Saturday, March 29, 2014

35 Countries Where the U.S. Has Supported Fascists, Drug Lords and Terrorists



26. Nicaragua
Anastasio Somosa ruled Nicaragua as his personal fiefdom for 43 years with unconditional U.S. support, as his National Guard committed every crime imaginable from massacres and torture to extortion and rape with complete impunity. After he was finally overthrown by the Sandinista Revolution in 1979, the CIA recruited, trained and supported "contra" mercenaries to invade Nicaragua and conduct terrorism to destabilize the country. In 1986, the International Court of Justice found the United States guilty of aggression against Nicaragua for deploying the contras and mining Nicaraguan ports. The court ordered the U.S. to cease its aggression and pay war reparations to Nicaragua, but they have never been paid. The U.S. response was to declare that it would no longer recognize the binding jurisdiction of the ICJ, effectively setting itself beyond the rule of international law.

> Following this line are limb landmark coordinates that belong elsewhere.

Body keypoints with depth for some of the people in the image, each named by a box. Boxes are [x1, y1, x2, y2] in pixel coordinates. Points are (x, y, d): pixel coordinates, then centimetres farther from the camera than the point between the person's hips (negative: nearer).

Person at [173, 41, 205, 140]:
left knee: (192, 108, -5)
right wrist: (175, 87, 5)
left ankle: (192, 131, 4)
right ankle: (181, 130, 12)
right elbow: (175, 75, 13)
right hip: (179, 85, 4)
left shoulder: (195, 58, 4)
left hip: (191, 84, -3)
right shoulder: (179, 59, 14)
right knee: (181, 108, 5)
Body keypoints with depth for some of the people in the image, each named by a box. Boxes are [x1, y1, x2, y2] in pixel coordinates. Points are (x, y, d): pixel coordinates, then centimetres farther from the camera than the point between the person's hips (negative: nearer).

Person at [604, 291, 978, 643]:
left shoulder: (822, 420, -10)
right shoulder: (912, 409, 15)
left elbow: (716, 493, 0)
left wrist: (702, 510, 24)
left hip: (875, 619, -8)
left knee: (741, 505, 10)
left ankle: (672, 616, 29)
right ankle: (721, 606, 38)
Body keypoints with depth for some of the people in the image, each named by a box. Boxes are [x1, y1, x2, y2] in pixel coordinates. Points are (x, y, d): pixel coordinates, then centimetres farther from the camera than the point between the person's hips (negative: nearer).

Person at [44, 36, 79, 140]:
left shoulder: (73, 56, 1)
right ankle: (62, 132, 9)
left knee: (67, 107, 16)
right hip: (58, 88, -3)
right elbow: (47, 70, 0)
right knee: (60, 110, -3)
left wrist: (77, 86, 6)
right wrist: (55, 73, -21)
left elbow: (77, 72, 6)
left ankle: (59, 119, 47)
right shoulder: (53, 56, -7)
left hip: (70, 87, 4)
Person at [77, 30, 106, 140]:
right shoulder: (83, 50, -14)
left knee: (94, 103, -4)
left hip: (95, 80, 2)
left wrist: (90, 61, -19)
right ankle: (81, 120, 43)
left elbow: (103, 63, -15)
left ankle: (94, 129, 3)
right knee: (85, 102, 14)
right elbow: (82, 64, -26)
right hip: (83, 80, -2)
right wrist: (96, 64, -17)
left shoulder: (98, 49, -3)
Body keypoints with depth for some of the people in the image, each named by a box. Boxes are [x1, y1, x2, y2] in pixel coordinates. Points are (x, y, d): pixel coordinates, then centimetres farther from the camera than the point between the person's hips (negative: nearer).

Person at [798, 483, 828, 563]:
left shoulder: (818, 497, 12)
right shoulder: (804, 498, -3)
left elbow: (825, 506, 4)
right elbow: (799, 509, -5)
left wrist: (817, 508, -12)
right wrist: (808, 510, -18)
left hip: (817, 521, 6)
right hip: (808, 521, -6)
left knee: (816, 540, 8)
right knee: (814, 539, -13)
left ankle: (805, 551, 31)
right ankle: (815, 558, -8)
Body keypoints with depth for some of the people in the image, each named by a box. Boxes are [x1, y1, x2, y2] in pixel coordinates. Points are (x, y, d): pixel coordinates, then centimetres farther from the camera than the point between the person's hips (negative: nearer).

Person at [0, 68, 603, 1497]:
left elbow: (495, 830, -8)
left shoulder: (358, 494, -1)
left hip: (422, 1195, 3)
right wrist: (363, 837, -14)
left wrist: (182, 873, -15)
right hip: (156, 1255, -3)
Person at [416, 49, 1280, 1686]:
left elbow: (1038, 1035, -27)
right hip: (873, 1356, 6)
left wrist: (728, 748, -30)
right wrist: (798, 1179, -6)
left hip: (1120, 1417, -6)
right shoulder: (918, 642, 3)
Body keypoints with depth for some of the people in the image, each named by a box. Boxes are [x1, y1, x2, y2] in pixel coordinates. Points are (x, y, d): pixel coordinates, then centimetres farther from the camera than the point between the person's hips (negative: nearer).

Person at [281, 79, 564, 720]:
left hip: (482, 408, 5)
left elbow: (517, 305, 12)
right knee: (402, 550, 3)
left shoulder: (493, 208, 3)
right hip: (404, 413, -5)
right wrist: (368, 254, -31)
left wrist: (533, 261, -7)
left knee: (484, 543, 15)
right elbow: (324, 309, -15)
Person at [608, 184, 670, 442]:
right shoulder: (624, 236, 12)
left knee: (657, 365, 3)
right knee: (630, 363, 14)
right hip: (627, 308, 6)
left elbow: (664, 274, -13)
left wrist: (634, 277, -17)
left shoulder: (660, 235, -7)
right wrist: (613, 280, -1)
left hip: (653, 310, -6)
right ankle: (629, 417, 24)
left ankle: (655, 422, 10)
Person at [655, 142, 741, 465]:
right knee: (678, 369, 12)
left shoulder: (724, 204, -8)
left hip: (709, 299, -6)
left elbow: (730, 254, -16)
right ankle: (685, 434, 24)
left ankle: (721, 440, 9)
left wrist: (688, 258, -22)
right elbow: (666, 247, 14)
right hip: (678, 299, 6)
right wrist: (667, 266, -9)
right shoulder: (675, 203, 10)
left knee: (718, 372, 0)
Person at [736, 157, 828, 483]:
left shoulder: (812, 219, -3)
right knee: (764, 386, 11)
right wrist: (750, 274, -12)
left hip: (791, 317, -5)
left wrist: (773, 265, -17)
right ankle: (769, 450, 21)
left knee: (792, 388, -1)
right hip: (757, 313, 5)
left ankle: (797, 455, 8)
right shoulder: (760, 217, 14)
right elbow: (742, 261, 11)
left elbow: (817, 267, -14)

27.Pakistan; 28.Saudi Arabia; 29. Turkey
After reading my last AlterNet piece on the failed war on terror, former CIA and State Department terrorism expert Larry Johnson told me, "The main problem with respect to assessing the terrorist threat is to accurately define the state sponsorship. The biggest culprits today, in contrast to 20 years ago, are Pakistan, Saudi Arabia and Turkey. Iran, despite the right-wing/neocon ravings, is not that active in encouraging and/or facilitating terrorism." In the past 12 years, U.S. military aid to Pakistan has totaled $18.6 billion. The U.S. has just negotiated the largest arms deal in history with Saudi Arabia. And Turkey is a long-standing member of NATO. All three major state sponsors of terrorism in the world today are U.S. allies.       

30. Panama
U.S. drug enforcement officials wanted to arrest Manuel Noriega in 1971, when he was the chief of military intelligence in Panama. They had enough evidence to convict him of drug trafficking, but he was also a long-time agent and informer for the CIA, so like other drug-dealing CIA agents from Marseille to Macao, he was untouchable. He was temporarily cut loose during the Carter administration but otherwise kept collecting at least $100,000 per year from the U.S. Treasury. As he rose to be the de facto ruler of Panama, he became even more valuable to the CIA, reporting on meetings with Fidel Castro and Daniel Ortega of Nicaragua and supporting U.S. covert wars in Central America. Noriega probably quit drug trafficking in about 1985, well before the U.S. indicted him for it in 1988. The indictment was a pretext for the U.S. invasion of Panama in 1989, whose main purpose was to give the U.S. greater control over Panama, at the expense of at least 2,000 lives.

31. The Philippines
Since the U.S. launched its so-called war on terror in 2001, a task force of 500 US JSOC forces has conducted covert operations in the southern Philippines. Now, under Obama's "pivot to Asia," U.S. military aid to the Philippines is increasing, from $12 million in 2011 to $50 million this year. But Filippino human rights activists report that the increased aid coincides with increased military death squad operations against civilians. The past three years have seen at least 158 people killed by death squads.

32. Syria
When President Obama approved flying weapons and militiamen from Libya to the "Free Syrian Army" base in Turkey in unmarked NATO planes in late 2011, he was calculating that the U.S. and its allies could replicate the "successful" overthrow of the Libyan government. Everyone involved understood that Syria would be a longer and bloodier conflict, but they gambled that the end result would be the same, even though 55% of Syrians told pollsters they still supported Assad. A few months later, Western leaders undermined Kofi Annan's peace plan with their "Plan B," "Friends of Syria." This was not an alternative peace plan, but a commitment to escalation, offering guaranteed support, money and weapons to the jihadis in Syria to make sure they ignored the Annan peace plan and kept fighting. That move sealed the fate of millions of Syrians. Over the past two years Qatar has spent $3 billion and flown in planeloads of weapons, Saudi Arabia has shipped weapons from Croatia, and Western and Arab royalist special forces have trained thousands of increasingly radicalized fundamentalist jihadis, now allied with al-Qaeda. The Geneva II talks were a half-hearted effort to revive the 2012 Annan peace plan, but Western insistence that a "political transition" means the immediate resignation of Assad reveals that Western leaders still value regime change more than peace. To paraphrase Phyllis Bennis, the U.S. and its allies are still willing to fight to the last Syrian.